Return every line of the items that contains the string "this", treating case as significant.

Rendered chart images
========================================================================

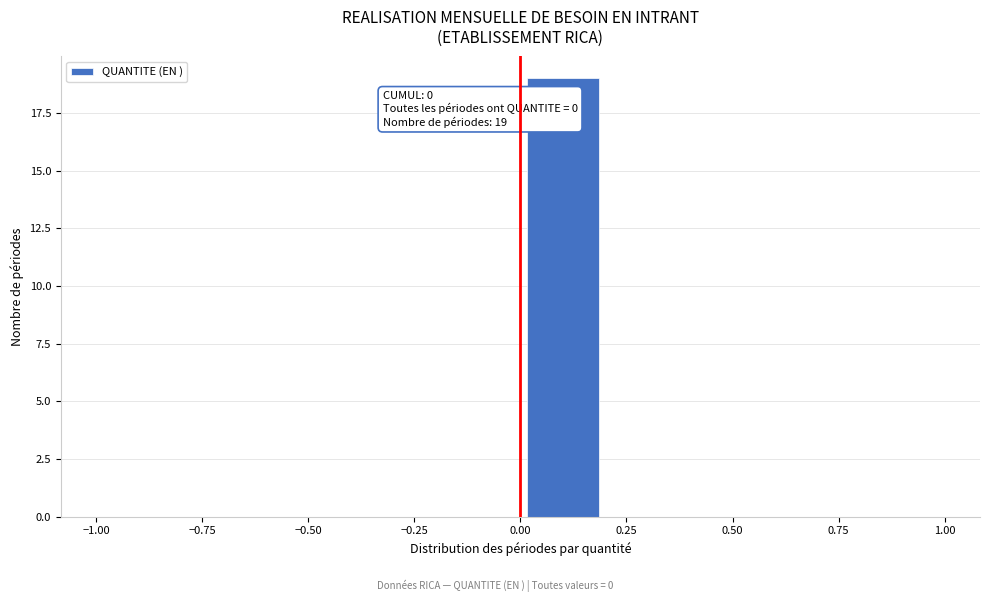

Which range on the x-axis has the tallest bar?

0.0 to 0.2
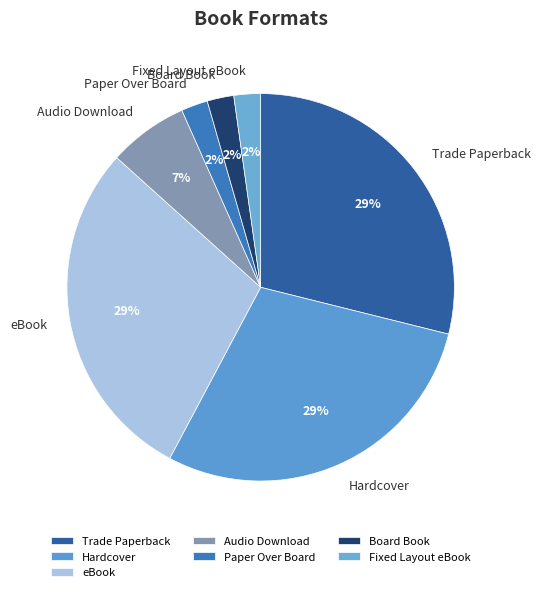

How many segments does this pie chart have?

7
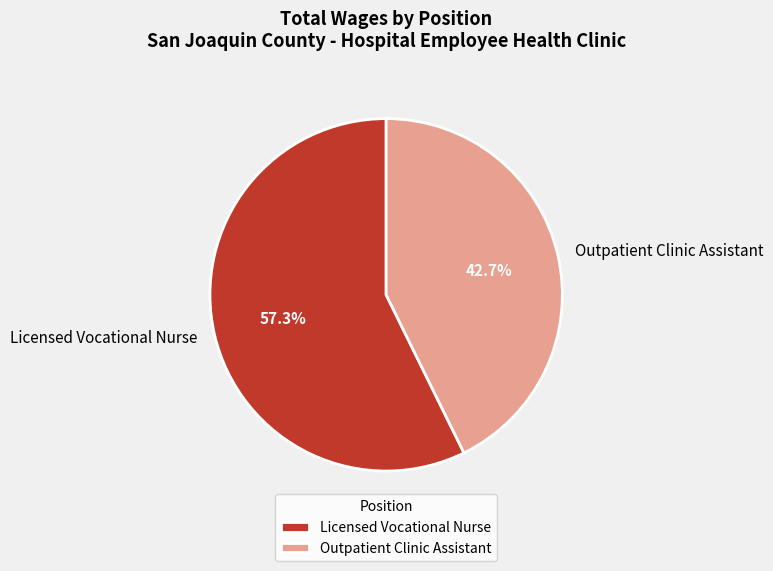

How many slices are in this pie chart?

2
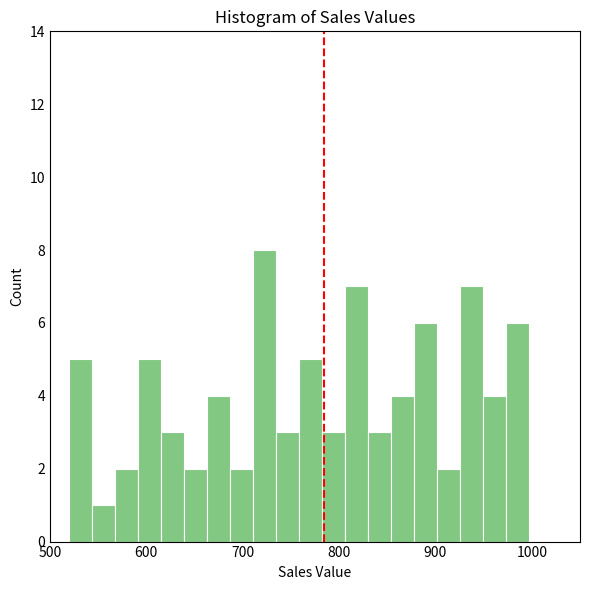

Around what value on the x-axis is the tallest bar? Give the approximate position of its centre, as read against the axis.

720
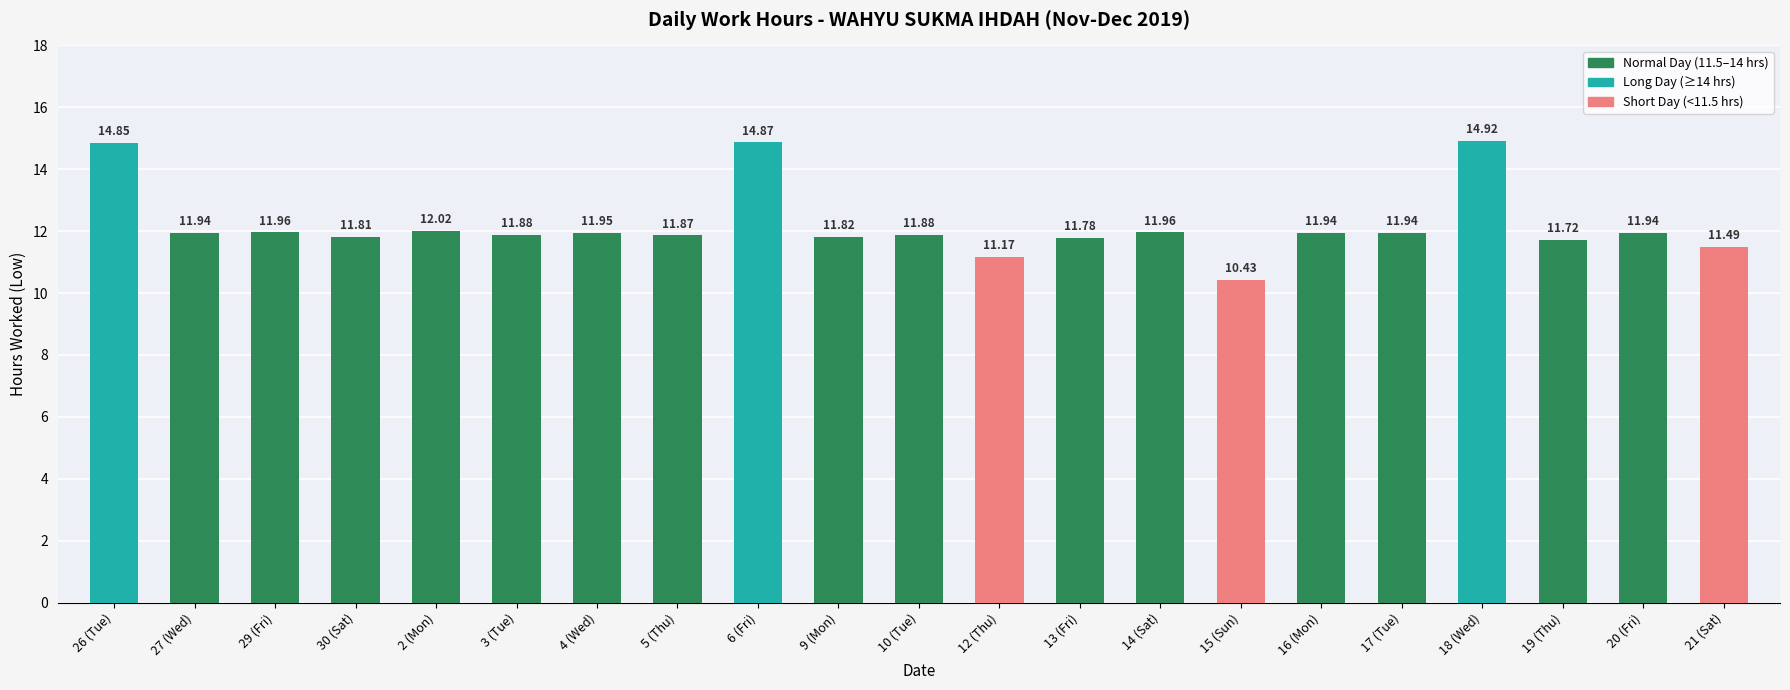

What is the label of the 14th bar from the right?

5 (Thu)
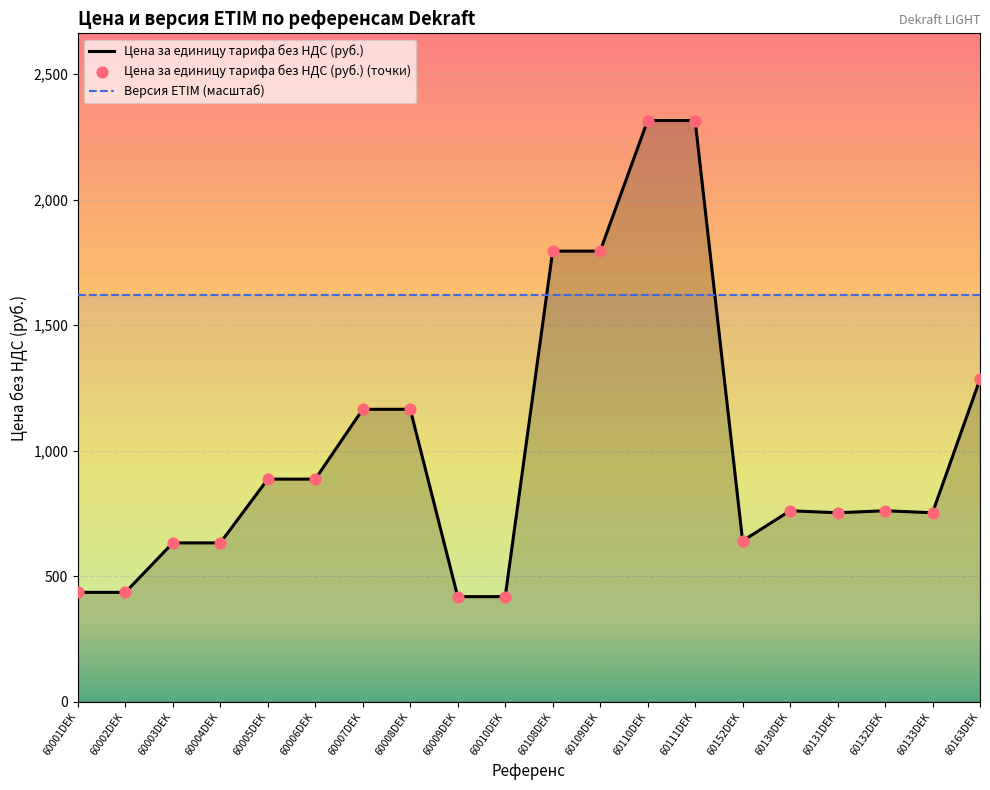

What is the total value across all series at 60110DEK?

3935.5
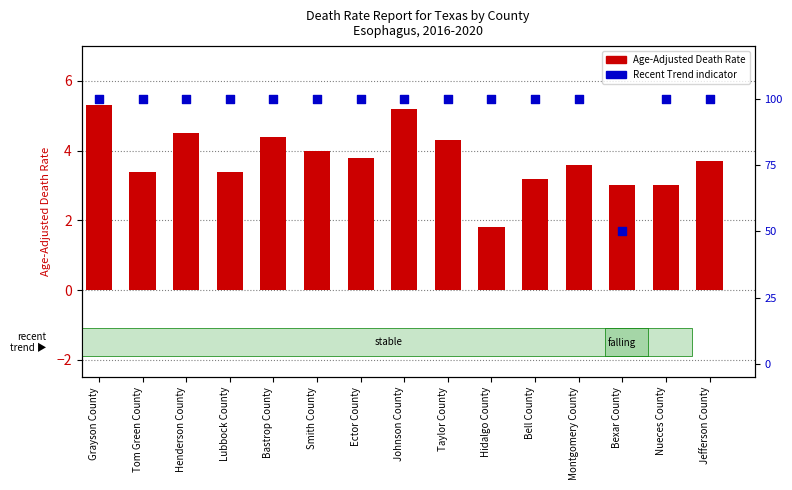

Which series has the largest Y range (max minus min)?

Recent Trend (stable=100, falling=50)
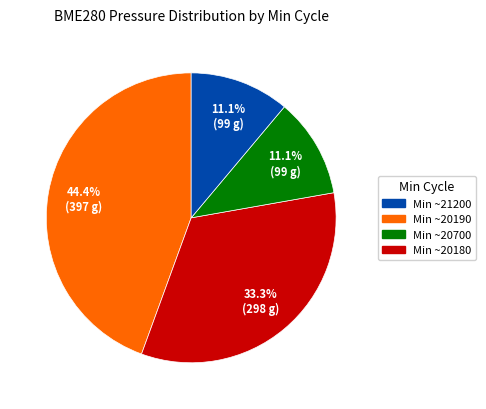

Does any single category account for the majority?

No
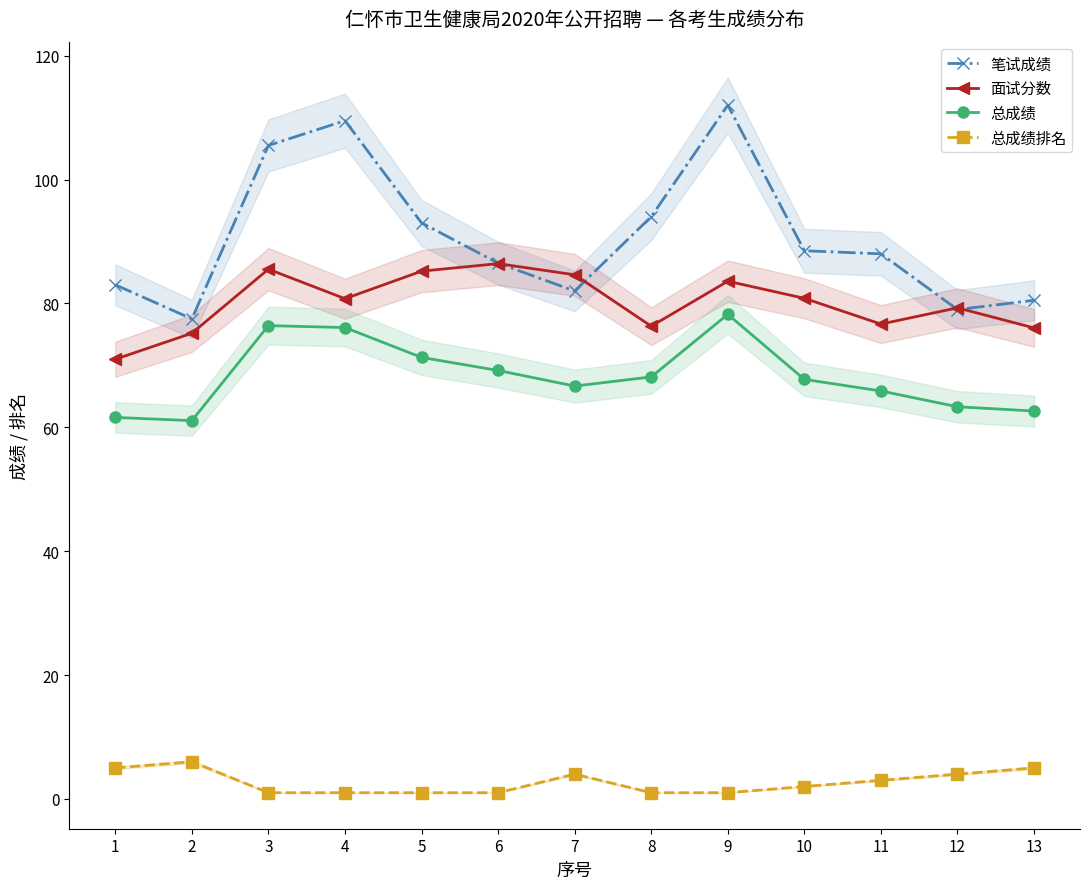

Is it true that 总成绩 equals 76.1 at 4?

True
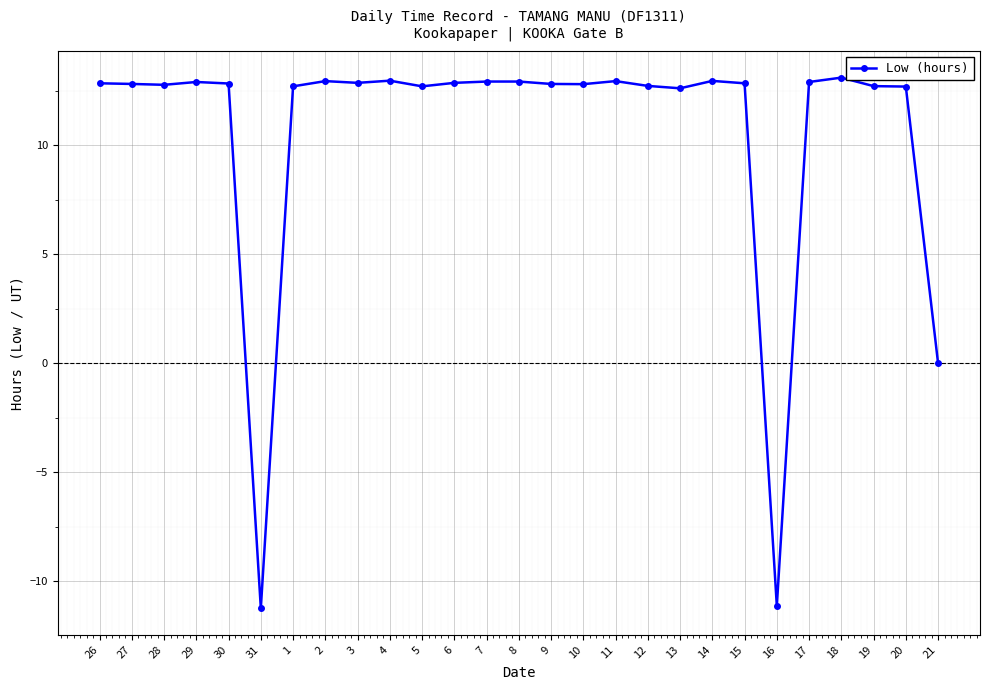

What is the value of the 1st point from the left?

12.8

========================================================================

### EXPECTED OUTPUT:
How many segments does this pie chart have?
How many slices are in this pie chart?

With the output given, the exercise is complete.